William R. Newman has argued that the author of the Summa perfectionis may have been Paul of Taranto, a tentative identification which is often accepted as likely.

The estimated date for the first four books is 1310, and they could not date from much before that because no reference to the Summa Perfectionis is found anywhere in the world before or during the 13th century. For example, there is no mention in the 13th century writings of Albertus Magnus and Roger Bacon.

The degree of dependence of the corpus from actual Islamic sources is somewhat disputed:
Brown (1920) asserted that the pseudo-Geber Corpus contained "new and original facts" not known from Islamic alchemy, specifically mention of
nitric acid, aqua regia, oil of vitriol and silver nitrate. Already in the 1920s, Eric John Holmyard criticized the claim of pseudo-Geber being "new and original" compared to medieval Islamic alchemy, arguing for direct derivation from Islamic authors.
Holmyard later argued that the then-recent discovery of Jabir's The Book of Seventy diminished the weight of the argument of there being "no Arabic originals" corresponding to pseudo-Geber,
By 1957, Holmyard was willing to admit that "the general style of the works is too clear and systematic to find a close parallel in any of the known writings of the Jabirian corpus" and that they seemed to be "the product of an occidental rather than an oriental mind" while still asserting that the author must have been able to read Arabic and most likely worked in Moorish Spain.

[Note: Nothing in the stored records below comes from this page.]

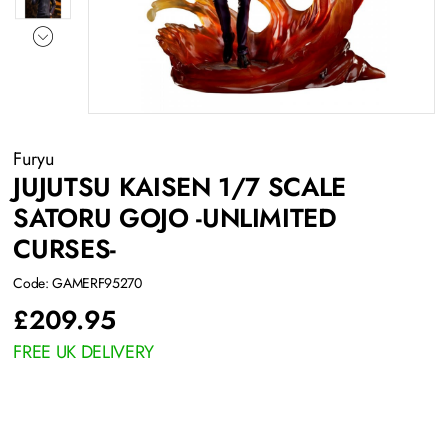
Furyu
JUJUTSU KAISEN 1/7 SCALE
SATORU GOJO -UNLIMITED
CURSES-
Code: GAMERF95270
£
209.95
FREE UK DELIVERY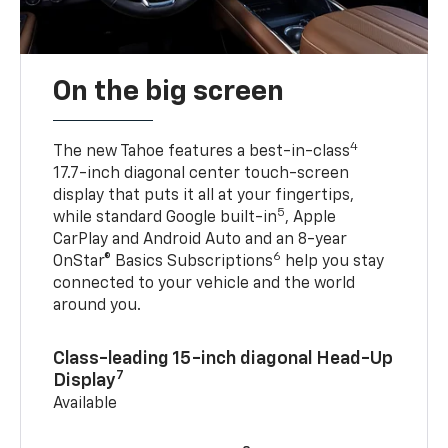
On the big screen
4
The new Tahoe features a best-in-class
17.7-inch diagonal center touch-screen
display that puts it all at your fingertips,
5
while standard Google built-in
, Apple
CarPlay and Android Auto and an 8-year
6
OnStar® Basics Subscriptions
help you stay
connected to your vehicle and the world
around you.
Class-leading 15-inch diagonal Head-Up
7
Display
Available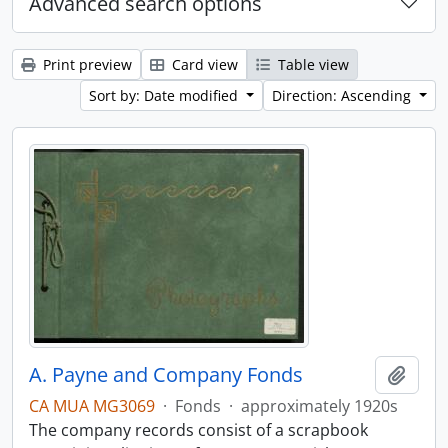
Advanced search options
Print preview
Card view
Table view
Sort by: Date modified
Direction: Ascending
A. Payne and Company Fonds
Add t
CA MUA MG3069
·
Fonds
·
approximately 1920s
The company records consist of a scrapbook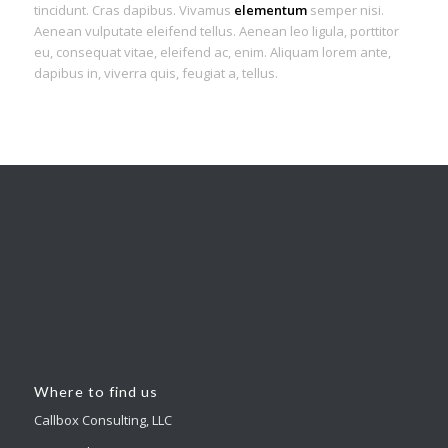
tincidunt. Cras dapibus. Vivamus
elementum
semper nisi.
Aenean vulputate eleifend tellus. Aenean leo ligula, porttitor
eu, consequat vitae, eleifend ac, enim. Aliquam lorem ante,
dapibus in, viverra quis, feugiat a, tellus.
Where to find us
Callbox Consulting, LLC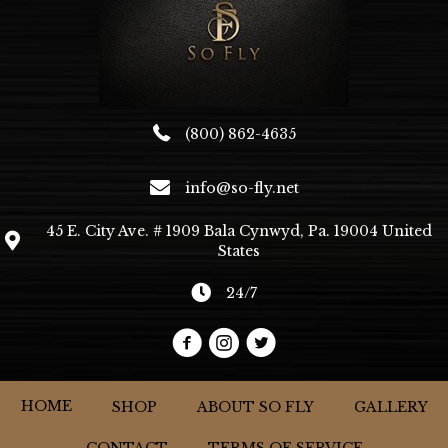
chosen
on
the
product
page
(800) 862-4635
info@so-fly.net
45 E. City Ave. # 1909 Bala Cynwyd, Pa. 19004 United
States
24/7
HOME
SHOP
ABOUT SO FLY
GALLERY
CONTACT
TERMS OF SERVICE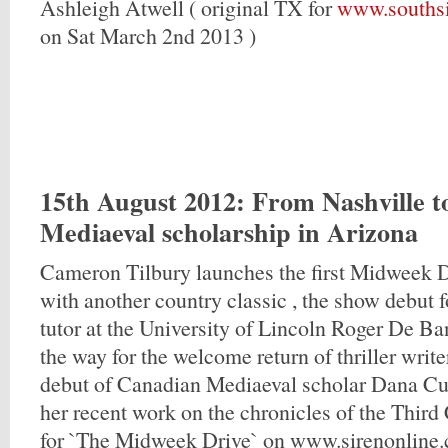
Ashleigh Atwell ( original TX for
www.southsi
on Sat March 2nd 2013 )
15th August 2012
: From Nashville 
Mediaeval scholarship in Arizona
Cameron Tilbury launches the first Midweek 
with another country classic , the show debut 
tutor at the University of Lincoln Roger De Ba
the way for the welcome return of thriller writ
debut of Canadian Mediaeval scholar Dana C
her recent work on the chronicles of the Third
for `The Midweek Drive` on www.sirenonline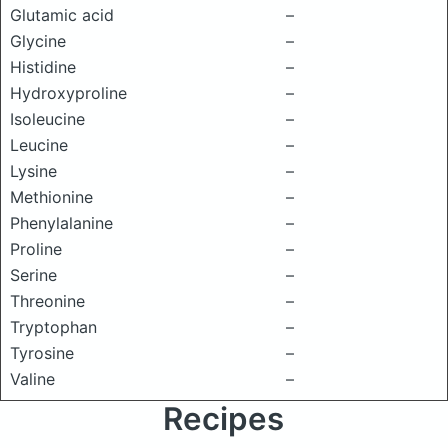
Glutamic acid
–
Glycine
–
Histidine
–
Hydroxyproline
–
Isoleucine
–
Leucine
–
Lysine
–
Methionine
–
Phenylalanine
–
Proline
–
Serine
–
Threonine
–
Tryptophan
–
Tyrosine
–
Valine
–
Recipes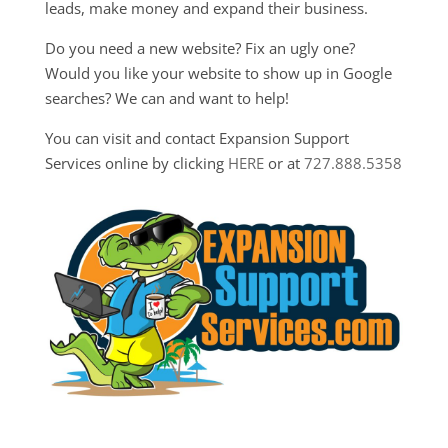
leads, make money and expand their business.
Do you need a new website? Fix an ugly one?
Would you like your website to show up in Google
searches? We can and want to help!
You can visit and contact Expansion Support
Services online by clicking
HERE
or at
727.888.5358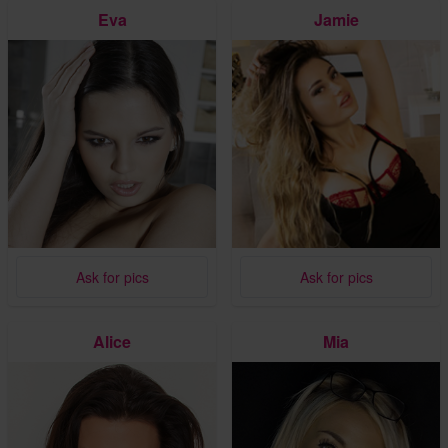
Eva
Jamie
Ask for pics
Ask for pics
Alice
Mia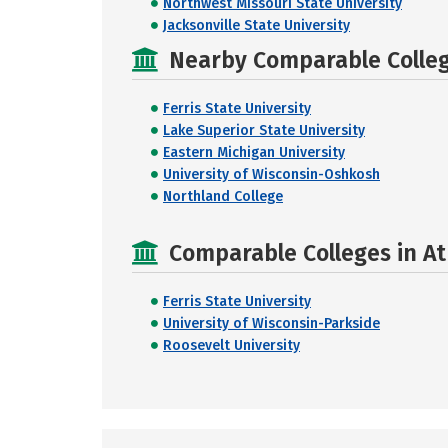
Northwest Missouri State University
Jacksonville State University
Nearby Comparable College
Ferris State University
Lake Superior State University
Eastern Michigan University
University of Wisconsin-Oshkosh
Northland College
Comparable Colleges in At
Ferris State University
University of Wisconsin-Parkside
Roosevelt University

Agreeing with Brown (1920), Karpenko and Norris (2002) still assert that the first documented occurrence of aqua regia is in pseudo-Geber's De inventione veritatis. By contrast, Ahmad Y. Al-Hassan (2005) has claimed that Islamic texts dated to before the 13th century, including the works of Jabir and Abu Bakr al-Razi, did in fact contain detailed descriptions of substances such as nitric acid, aqua regia, vitriol, and various nitrates. Al-Hassan also rejects Newman's identification of Paul of Taranto as the author of the Summa Perfectionis, pointing to a number of Arabic manuscripts which he considers to prove that the pseudo-Geber works were either originally written in Arabic or compiled from Latin translations of Arabic sources.